By Yang Feiyue | China Daily | Updated: 2023-09-19 07:58

Wang Min at a field excavation in Zhenghe county, Fujian province.CHINA DAILY

Team of Chinese scientists discover fossilized remains of a new species of Jurassic-era bird, helping to fill a 30-million-year gap in existing avian records, Yang Feiyue reports.

Approximately 150 million years ago, a birdlike dinosaur found itself fatally trapped in a long-vanished swamp in today's Zhenghe county in Nanping, in the eastern province of Fujian.

Its fossilized remains were unearthed last year by a group of Chinese scientists, who later proved it to be one of the earliest birds found so far from the Jurassic period, which ended about 145 million years ago.

The team named the new species Fujianvenator prodigiosus, and phylogenetic and radioisotopic dating analyses show that it branched off from the birdlike dinosaur family Anchiornithidae approximately 148 to 150 million years ago.

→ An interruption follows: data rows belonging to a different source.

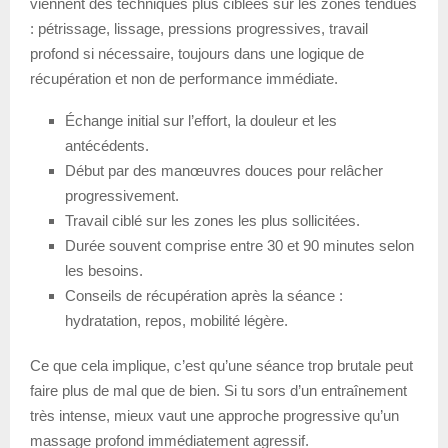
viennent des techniques plus ciblées sur les zones tendues
: pétrissage, lissage, pressions progressives, travail
profond si nécessaire, toujours dans une logique de
récupération et non de performance immédiate.
Échange initial sur l’effort, la douleur et les
antécédents.
Début par des manœuvres douces pour relâcher
progressivement.
Travail ciblé sur les zones les plus sollicitées.
Durée souvent comprise entre 30 et 90 minutes selon
les besoins.
Conseils de récupération après la séance :
hydratation, repos, mobilité légère.
Ce que cela implique, c’est qu’une séance trop brutale peut
faire plus de mal que de bien. Si tu sors d’un entraînement
très intense, mieux vaut une approche progressive qu’un
massage profond immédiatement agressif.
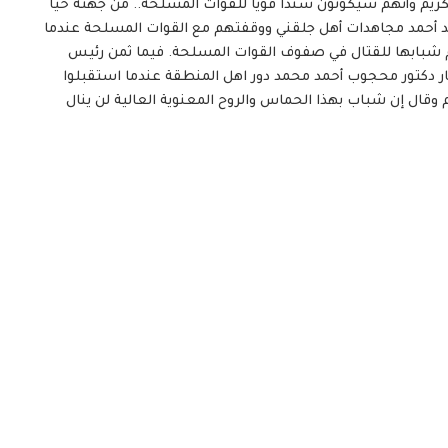
ريم وأنهم سيكونون سنداً قوياً للقوات المسلحة.. من جهته حيا
مين محمد أحمد مجاهدات أهل جلقني ووقفتهم مع القوات المسلحة عندما
ليوم شبابها للقتال في صفوف القوات المسلحة. فيما ثمن رئيس
ر دكتور محجوب أحمد محمد دور اهل المنطقة عندما استقبلوا
وقال إن شباب بهذا الحماس والروح المعنوية العالية لن ينال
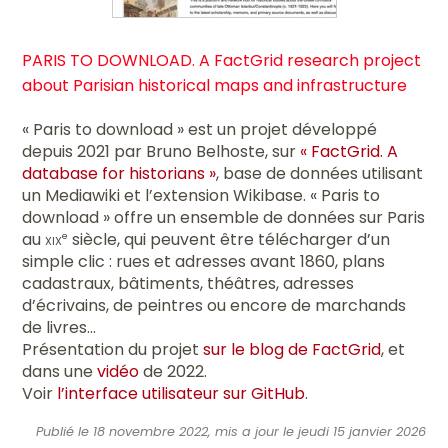
PARIS TO DOWNLOAD. A FactGrid research project
about Parisian historical maps and infrastructure
« Paris to download » est un projet développé
depuis 2021 par Bruno Belhoste, sur
« FactGrid. A
database for historians »
, base de données utilisant
un Mediawiki et l’extension Wikibase. « Paris to
download » offre un ensemble de données sur Paris
au
xix
siècle, qui peuvent être télécharger d’un
e
simple clic : rues et adresses avant 1860, plans
cadastraux, bâtiments, théâtres, adresses
d’écrivains, de peintres ou encore de marchands
de livres…
Présentation du projet
sur le blog de FactGrid
, et
dans une
vidéo
de 2022.
Voir
l’interface utilisateur sur GitHub
.
Publié le 18 novembre 2022, mis a jour le jeudi 15 janvier 2026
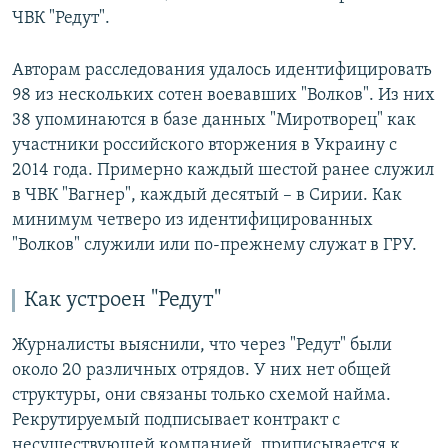
ЧВК "Редут".
Авторам расследования удалось идентифицировать
98 из нескольких сотен воевавших "Волков". Из них
38 упоминаются в базе данных "Миротворец" как
участники российского вторжения в Украину с
2014 года. Примерно каждый шестой ранее служил
в ЧВК "Вагнер", каждый десятый – в Сирии. Как
минимум четверо из идентифицированных
"Волков" служили или по-прежнему служат в ГРУ.
Как устроен "Редут"
Журналисты выяснили, что через "Редут" были
около 20 различных отрядов. У них нет общей
структуры, они связаны только схемой найма.
Рекрутируемый подписывает контракт с
несуществующей компанией, приписывается к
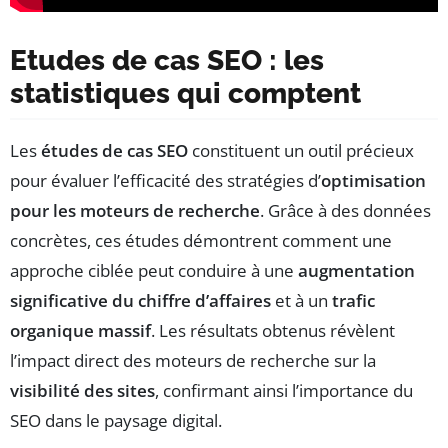
Etudes de cas SEO : les
statistiques qui comptent
Les
études de cas SEO
constituent un outil précieux
pour évaluer l’efficacité des stratégies d’
optimisation
pour les moteurs de recherche
. Grâce à des données
concrètes, ces études démontrent comment une
approche ciblée peut conduire à une
augmentation
significative du chiffre d’affaires
et à un
trafic
organique massif
. Les résultats obtenus révèlent
l’impact direct des moteurs de recherche sur la
visibilité des sites
, confirmant ainsi l’importance du
SEO dans le paysage digital.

The description and analysis of the ancient fossil was published in leading international science journal Nature on Sept 6.

Birds are descended from non-avialan theropods (the most diverse group of "lizard-hipped" dinosaurs) from the Middle-Late Jurassic period. "Avialan" refers to the clade Avialae that includes all birds and their closest dinosaurian relatives, but the earliest phase of this evolutionary process from dinosaur to bird remains unclear, owing to a sparse fossil record.

"Jurassic avialans are key to deciphering the evolutionary origin of the avialan body plan. More importantly, they are key to reconciling the phylogenetic controversy about the origin of birds," explains Wang Min, who is from the Institute of Vertebrate Paleontology and Paleoanthropology at the Chinese Academy of Sciences in Beijing.